The s_charReplace variable is only used during full-page recognition. It is not used for field-level recognition.

Attention: If a CCO file does not exist at the time when this action is called, the action creates one. If a CCO file already exists, it gets replaced.

This action recognizes images only. Other input documents, such as PDF, are not directly supported. To use this action with document types that are not supported, use one of Datacap's conversion actions to change the source document into an image that can be recognized.

For example, use PDFFREDocumentToImage in the Convert action library to create multiple images for each page, then this action can be used to recognize the created pages.

Additionally, images should use a lossless compression like FAX or LZW, and should not use a lossy compression such as JPEG. If JPEG is used at any step in the process, it degrades the crispness of character lines, reducing recognition quality.

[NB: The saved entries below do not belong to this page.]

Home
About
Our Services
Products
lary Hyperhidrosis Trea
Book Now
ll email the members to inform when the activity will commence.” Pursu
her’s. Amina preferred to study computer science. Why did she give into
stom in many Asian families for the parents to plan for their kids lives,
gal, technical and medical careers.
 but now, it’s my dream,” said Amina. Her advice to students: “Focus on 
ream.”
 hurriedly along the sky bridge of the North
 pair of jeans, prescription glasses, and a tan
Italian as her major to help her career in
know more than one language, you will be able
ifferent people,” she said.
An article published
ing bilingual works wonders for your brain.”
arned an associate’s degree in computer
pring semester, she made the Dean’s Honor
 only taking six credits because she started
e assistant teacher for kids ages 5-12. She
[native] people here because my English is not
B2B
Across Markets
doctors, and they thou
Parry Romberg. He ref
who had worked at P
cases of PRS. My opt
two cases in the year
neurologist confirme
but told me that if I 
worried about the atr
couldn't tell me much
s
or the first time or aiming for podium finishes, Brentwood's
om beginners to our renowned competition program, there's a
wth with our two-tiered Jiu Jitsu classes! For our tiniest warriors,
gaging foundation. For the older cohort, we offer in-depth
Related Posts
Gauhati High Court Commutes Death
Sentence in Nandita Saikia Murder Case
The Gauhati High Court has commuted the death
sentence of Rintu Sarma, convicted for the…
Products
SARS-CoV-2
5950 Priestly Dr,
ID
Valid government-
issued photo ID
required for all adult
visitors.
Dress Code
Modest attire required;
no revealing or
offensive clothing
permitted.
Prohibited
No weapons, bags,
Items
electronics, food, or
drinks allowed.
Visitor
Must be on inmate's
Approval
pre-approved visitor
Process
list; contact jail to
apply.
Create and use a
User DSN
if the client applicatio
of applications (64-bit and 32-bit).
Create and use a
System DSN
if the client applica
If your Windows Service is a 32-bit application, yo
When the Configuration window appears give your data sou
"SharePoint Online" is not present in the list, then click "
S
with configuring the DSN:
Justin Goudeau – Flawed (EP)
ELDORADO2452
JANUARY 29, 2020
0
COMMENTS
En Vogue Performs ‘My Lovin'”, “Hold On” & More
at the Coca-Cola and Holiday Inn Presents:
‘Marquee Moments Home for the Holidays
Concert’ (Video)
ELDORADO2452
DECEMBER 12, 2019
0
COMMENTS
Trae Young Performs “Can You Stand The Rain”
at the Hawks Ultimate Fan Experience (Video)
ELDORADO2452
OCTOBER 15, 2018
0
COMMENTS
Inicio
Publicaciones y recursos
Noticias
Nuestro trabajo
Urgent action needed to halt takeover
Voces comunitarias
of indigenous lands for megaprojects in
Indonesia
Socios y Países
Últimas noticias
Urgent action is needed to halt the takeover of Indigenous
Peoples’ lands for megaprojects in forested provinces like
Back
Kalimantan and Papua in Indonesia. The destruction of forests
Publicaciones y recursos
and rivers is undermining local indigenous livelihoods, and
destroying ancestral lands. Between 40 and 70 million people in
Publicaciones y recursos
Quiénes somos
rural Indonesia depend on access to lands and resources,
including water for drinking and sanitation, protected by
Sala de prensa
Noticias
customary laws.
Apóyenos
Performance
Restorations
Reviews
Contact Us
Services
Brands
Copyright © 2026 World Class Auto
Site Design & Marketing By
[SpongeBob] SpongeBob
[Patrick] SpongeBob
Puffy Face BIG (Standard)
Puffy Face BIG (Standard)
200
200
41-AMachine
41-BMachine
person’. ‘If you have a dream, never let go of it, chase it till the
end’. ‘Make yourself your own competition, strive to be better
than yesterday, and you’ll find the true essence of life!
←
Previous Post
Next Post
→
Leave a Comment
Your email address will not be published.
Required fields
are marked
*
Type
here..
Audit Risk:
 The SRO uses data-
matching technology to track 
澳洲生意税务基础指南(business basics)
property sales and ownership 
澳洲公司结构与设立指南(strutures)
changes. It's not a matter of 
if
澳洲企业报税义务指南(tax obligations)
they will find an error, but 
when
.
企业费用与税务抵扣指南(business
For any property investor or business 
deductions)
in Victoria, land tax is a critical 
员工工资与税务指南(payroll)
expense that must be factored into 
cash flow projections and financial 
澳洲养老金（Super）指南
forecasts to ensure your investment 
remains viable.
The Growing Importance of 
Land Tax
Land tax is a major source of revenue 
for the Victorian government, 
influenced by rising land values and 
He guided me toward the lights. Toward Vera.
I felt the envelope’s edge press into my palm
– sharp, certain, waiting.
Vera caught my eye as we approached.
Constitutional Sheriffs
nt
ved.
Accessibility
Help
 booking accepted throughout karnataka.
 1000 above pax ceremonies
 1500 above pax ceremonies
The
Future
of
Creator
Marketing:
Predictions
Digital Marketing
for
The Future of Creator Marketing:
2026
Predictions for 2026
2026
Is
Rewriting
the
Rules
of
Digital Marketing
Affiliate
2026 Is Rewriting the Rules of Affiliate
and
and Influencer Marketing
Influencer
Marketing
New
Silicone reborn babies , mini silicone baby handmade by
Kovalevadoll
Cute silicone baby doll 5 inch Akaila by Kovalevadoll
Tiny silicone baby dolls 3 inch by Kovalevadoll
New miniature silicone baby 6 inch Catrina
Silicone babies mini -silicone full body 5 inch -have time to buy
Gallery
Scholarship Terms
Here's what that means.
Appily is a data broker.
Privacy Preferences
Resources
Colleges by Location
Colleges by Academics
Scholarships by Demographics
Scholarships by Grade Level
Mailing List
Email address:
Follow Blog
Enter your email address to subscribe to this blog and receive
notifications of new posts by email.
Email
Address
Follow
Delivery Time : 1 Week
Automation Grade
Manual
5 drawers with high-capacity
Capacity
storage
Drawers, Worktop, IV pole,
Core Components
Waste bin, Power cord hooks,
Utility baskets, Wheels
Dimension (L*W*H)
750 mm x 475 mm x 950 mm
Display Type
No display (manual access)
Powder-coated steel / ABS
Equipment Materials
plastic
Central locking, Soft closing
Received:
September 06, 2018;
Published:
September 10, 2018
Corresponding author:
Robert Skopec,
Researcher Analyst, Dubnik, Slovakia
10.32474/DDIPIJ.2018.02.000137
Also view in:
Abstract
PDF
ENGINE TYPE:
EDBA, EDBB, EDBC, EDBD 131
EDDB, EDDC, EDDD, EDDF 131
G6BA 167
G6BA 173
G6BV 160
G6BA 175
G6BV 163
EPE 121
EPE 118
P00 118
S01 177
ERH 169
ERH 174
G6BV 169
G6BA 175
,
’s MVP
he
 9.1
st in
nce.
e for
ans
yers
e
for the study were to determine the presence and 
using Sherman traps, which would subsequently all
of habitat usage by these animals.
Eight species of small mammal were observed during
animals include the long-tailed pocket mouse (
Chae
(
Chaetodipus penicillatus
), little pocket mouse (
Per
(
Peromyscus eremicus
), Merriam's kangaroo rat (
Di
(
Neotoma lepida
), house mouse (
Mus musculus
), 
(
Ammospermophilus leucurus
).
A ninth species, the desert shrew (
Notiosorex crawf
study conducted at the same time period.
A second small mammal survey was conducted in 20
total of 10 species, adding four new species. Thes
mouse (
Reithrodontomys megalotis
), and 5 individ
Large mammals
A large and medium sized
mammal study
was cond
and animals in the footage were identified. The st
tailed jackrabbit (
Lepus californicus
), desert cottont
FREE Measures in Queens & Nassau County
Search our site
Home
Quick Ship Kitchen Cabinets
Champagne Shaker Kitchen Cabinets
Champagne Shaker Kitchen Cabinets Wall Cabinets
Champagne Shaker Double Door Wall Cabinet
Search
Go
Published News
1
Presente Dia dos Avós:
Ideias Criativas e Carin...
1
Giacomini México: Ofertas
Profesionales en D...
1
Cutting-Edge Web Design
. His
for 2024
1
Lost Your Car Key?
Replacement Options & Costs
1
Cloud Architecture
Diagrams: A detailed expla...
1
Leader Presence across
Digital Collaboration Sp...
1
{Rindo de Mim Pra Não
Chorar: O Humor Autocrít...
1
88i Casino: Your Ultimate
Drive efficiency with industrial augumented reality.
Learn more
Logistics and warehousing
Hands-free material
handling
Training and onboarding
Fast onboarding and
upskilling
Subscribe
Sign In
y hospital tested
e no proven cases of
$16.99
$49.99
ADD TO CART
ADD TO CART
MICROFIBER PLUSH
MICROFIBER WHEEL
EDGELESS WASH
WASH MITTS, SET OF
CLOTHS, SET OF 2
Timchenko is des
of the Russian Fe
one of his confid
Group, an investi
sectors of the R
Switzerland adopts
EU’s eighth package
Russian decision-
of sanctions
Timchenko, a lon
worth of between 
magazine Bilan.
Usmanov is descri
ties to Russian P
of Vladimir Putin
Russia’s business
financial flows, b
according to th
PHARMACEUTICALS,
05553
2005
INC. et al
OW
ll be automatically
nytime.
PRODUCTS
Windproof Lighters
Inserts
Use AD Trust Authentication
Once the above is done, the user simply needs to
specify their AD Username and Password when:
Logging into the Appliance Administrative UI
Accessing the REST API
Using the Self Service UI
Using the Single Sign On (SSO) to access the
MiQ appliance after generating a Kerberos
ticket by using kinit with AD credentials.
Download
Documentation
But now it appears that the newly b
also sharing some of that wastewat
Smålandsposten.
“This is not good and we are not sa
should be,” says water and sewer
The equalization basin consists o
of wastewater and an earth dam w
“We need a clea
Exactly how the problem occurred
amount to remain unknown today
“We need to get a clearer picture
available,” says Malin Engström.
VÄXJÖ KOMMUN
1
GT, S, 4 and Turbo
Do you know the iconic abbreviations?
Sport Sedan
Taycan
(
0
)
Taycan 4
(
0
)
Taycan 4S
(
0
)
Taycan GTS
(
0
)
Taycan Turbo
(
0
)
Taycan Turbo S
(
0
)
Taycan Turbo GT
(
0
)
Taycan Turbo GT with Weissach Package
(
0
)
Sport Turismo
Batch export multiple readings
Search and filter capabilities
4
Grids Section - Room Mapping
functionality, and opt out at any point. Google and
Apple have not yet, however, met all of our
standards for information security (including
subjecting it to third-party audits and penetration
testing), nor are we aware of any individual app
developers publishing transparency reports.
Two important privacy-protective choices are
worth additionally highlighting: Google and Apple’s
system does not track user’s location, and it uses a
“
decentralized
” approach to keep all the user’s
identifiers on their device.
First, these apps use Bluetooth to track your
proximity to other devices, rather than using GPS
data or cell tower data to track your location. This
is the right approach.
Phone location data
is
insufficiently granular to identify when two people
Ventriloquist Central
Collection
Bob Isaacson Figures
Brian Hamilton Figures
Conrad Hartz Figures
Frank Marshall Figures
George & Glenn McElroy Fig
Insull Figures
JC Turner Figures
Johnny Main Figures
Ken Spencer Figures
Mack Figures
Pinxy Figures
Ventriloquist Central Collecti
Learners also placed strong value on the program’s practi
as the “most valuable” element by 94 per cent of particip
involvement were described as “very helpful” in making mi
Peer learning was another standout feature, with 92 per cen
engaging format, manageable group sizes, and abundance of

Automatic Rotation, Deskew and Border Removal

Automatic rotation, deskew and border removal can be performed automatically at the same time as recognition, if the feature is enabled. Refer OCR_SR actions for more information regarding enabling automatic rotation.

Example

AnalyzeImage()
RotateImage()
RecognizePageOCR_S()
NormalizeCCO("")

This sequence creates a CCO file for the current page, and checks to see whether the rotation of the image is needed. Full-page recognition then takes place in response to settings in the OCR/S tab of the Recognition Options Setup dialog. The recognition results are stored in the CCO file. The words and lines in the CCO are then sorted for use by navigation and pattern match actions.

Example

This example shows how to use the character replacement string.

rrSet("8212,45","@X.s_charReplace") 
RecognizePageOCR_S()

In this case, any dashes that are recognized as a Unicode dash (8213 in decimal) are converted to a standard minus sign character (45 in decimal).

If there are more characters to filter, you should continue with more pairs in the same string.